> _TEXT BLOCK_:
— BEGIN —

Post by Oakley on Fri Apr 08, 2011 11:51 am

As first posted on Oakley's Glider Site Facebook Page


Buying a sugar glider is a big decision to make. This is a pet that can be a part of your life for the next 15 years if you take care of him properly. That said, there are a few things that are important to keep in mind when buying a sugar glider.



NUMBER 1: TWO GLIDERS ARE BETTER THAN ONE

First and foremost, you should never buy a single glider with the intention to keep them alone. There are people who do this, and although gliders can thrive and be healthy on their own, they are infinitely happier when they are in pairs. With that in mind, try to get your gliders from the same breeder so that you do not have to go through introductions once you bring them home.


NUMBER TWO: WHAT BREEDER SHOULD I USE?


When looking for a breeder, it is VERY important to ask a few key questions. The top questions to ask are:


- How many gliders do you own?

- How much time a day do you spend with each of your gliders?

- What diet do you feed and why?

- Who is your vet? May I call him or her?

- Do you have lineages on all of your gliders? May I see them?

- May I come visit your home and see where and how you keep your gliders?


If you are concerned with the answer to any of these questions, you may want to consider finding another breeder. No good breeder would be uncomfortable answering any of these questions.


NUMBER 3: JOEYS OR ADULTS?

— END —

> _RECORD EXTRACTS_:

— BEGIN —

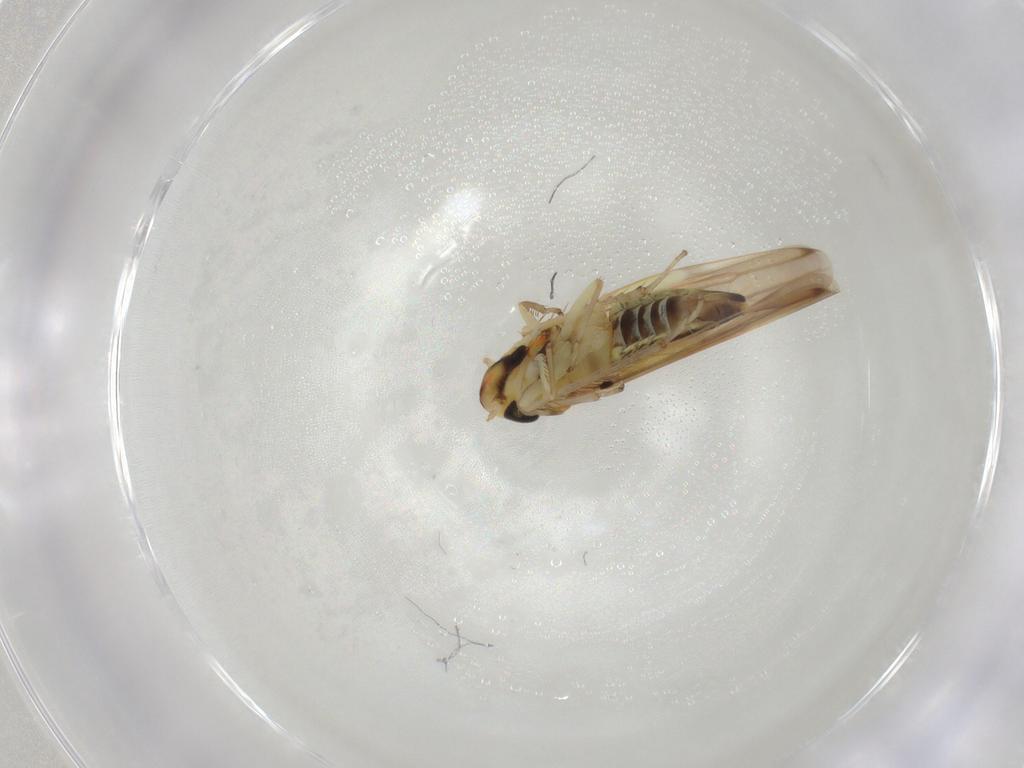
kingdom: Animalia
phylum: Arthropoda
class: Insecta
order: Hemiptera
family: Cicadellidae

— END —
— BEGIN —

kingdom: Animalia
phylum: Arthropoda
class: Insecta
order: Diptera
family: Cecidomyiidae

— END —

> _EXERCISE DESCRIPTION_: Please copy out the post above about buying a sugar glider word for word, from its first line to its last.

> _RESULT OF THE TASK_:
Post by Oakley on Fri Apr 08, 2011 11:51 am

As first posted on Oakley's Glider Site Facebook Page


Buying a sugar glider is a big decision to make. This is a pet that can be a part of your life for the next 15 years if you take care of him properly. That said, there are a few things that are important to keep in mind when buying a sugar glider.



NUMBER 1: TWO GLIDERS ARE BETTER THAN ONE

First and foremost, you should never buy a single glider with the intention to keep them alone. There are people who do this, and although gliders can thrive and be healthy on their own, they are infinitely happier when they are in pairs. With that in mind, try to get your gliders from the same breeder so that you do not have to go through introductions once you bring them home.


NUMBER TWO: WHAT BREEDER SHOULD I USE?


When looking for a breeder, it is VERY important to ask a few key questions. The top questions to ask are:


- How many gliders do you own?

- How much time a day do you spend with each of your gliders?

- What diet do you feed and why?

- Who is your vet? May I call him or her?

- Do you have lineages on all of your gliders? May I see them?

- May I come visit your home and see where and how you keep your gliders?


If you are concerned with the answer to any of these questions, you may want to consider finding another breeder. No good breeder would be uncomfortable answering any of these questions.


NUMBER 3: JOEYS OR ADULTS?